La actuación de Lucas Matthysse resultó un fraude. Su derrota dejó la sensación visual de haber sido voluntaria.
A lo largo de los últimos dos siglos, desde la clandestinidad del boxeo hasta ahora, este deporte no deja dudas respecto de quién gana y de quién pierde cuando en cualquiera de estas dos situaciones no se requiere de la decisión de un tercero.
Solo el veredicto de los jurados puede establecer la injusticia de un resultado involuntario: alguien que hizo todo para ganar y, sin embargo, no gana. No es el caso de Lucas Matthysse. Desde que subió al ring se advirtió en él la extraña actitud de hacer menos de aquello para lo cual estaba preparado y de involucrarse menos de aquello para lo cual estaba obligado.

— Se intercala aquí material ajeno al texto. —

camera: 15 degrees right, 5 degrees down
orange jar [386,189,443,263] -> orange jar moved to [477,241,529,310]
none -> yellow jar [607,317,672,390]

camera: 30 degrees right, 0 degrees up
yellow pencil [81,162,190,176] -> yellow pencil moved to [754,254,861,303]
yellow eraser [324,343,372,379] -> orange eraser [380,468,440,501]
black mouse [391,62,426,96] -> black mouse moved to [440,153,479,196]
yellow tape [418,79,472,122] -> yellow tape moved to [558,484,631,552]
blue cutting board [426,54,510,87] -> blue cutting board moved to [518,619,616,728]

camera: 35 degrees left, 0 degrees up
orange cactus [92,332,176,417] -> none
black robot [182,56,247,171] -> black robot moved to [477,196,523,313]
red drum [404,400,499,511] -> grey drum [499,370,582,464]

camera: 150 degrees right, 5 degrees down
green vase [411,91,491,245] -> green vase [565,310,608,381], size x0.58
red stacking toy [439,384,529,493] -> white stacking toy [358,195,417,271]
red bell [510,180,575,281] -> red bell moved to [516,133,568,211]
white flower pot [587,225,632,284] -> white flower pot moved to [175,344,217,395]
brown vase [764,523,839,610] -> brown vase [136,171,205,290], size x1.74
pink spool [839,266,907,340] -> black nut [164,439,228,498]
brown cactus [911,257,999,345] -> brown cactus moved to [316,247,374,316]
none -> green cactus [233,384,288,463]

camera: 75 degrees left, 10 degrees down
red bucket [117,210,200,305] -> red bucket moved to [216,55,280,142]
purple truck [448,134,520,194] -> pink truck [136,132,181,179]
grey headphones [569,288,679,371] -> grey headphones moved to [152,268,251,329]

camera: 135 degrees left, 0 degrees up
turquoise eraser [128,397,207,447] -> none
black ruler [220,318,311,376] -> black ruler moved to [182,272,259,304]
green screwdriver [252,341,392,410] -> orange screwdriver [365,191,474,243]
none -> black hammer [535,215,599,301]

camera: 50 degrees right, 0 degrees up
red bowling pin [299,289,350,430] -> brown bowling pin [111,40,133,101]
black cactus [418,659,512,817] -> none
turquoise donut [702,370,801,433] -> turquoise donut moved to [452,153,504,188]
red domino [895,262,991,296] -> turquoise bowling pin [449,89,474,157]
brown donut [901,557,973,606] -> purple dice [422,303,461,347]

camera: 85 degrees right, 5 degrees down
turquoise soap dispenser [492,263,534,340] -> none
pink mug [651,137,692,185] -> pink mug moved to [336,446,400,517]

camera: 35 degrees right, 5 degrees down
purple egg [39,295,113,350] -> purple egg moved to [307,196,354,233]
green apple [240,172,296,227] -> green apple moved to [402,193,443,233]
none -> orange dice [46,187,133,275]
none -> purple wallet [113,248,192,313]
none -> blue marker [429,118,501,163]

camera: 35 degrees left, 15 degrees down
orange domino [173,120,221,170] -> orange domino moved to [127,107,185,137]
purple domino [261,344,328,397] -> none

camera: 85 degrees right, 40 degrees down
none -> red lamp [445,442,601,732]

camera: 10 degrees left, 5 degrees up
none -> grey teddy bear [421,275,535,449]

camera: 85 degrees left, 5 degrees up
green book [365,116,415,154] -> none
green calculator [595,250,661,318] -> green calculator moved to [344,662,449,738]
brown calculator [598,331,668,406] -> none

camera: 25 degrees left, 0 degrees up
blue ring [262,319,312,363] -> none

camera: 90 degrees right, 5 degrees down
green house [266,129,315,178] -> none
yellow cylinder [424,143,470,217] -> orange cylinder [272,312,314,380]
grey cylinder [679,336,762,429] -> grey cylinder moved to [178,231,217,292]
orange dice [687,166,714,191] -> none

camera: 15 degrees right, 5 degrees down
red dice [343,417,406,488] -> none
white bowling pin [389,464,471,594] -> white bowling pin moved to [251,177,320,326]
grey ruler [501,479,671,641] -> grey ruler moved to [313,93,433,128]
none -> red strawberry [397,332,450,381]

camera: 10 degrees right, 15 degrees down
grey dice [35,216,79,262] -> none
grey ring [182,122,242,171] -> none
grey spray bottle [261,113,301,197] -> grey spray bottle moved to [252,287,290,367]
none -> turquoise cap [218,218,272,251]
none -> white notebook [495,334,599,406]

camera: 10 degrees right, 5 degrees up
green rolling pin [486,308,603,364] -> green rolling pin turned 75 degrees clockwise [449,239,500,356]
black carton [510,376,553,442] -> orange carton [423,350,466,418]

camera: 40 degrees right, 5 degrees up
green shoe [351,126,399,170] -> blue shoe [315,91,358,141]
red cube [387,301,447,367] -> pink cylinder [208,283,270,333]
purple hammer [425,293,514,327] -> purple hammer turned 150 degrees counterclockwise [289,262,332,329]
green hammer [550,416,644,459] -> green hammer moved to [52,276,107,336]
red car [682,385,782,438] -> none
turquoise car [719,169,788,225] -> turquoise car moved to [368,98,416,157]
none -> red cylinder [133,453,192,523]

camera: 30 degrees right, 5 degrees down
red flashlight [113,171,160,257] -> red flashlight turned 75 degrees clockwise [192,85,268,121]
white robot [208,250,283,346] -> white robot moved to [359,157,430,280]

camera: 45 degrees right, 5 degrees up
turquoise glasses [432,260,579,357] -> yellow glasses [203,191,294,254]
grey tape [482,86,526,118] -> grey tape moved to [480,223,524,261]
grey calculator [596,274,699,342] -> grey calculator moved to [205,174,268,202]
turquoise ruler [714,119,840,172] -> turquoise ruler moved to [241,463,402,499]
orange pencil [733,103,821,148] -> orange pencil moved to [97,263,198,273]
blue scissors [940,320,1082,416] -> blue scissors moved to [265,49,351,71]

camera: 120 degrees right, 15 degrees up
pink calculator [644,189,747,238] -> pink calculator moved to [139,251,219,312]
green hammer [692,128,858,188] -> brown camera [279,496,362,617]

Un cronista que no lo conozca personalmente podría afirmar que se trató de un tongo, que se tiró, que no quiso seguir. Recordemos que fue a exponer su título mundial de peso welter reconocido por la Asociación Mundial de Boxeo.
No fue Matthysse el primer boxeador que prefirió abandonar la pelea por impotencia o inferioridad, pero sí fue el único que lo asumió vergonzosamente sin haber hecho ningún esfuerzo, ni haber puesto al servicio del objetivo un mínimo riesgo.
Otros boxeadores, en otros tiempos, extenuados o vencidos psicológicamente pudieron haber elegido el mismo camino no sin antes intentar el objetivo para el cual subieron al ring: ganar.
Probablemente su cuenta bancaria se engrose hasta siete cifras en dólares que garantizan una mejor calidad de vida para él y su familia. Es una buena oportunidad, entonces, para saber que el boxeo no es un hecho ni académico, ni convencional. Antes bien se trata de luchar, de pelear, de exponerse, de alcanzar el éxtasis solo a través del esfuerzo. O sea todo eso que Matthysse nunca supo hacer. Siquiera el día de la gran noche frente al más ilustre de sus adversarios que acariciando los cuarenta años y las setenta peleas le dio la última lección de dignidad.
Matthysse debe dejar el boxeo pues daría la impresión que realmente nunca llegó para sentirlo.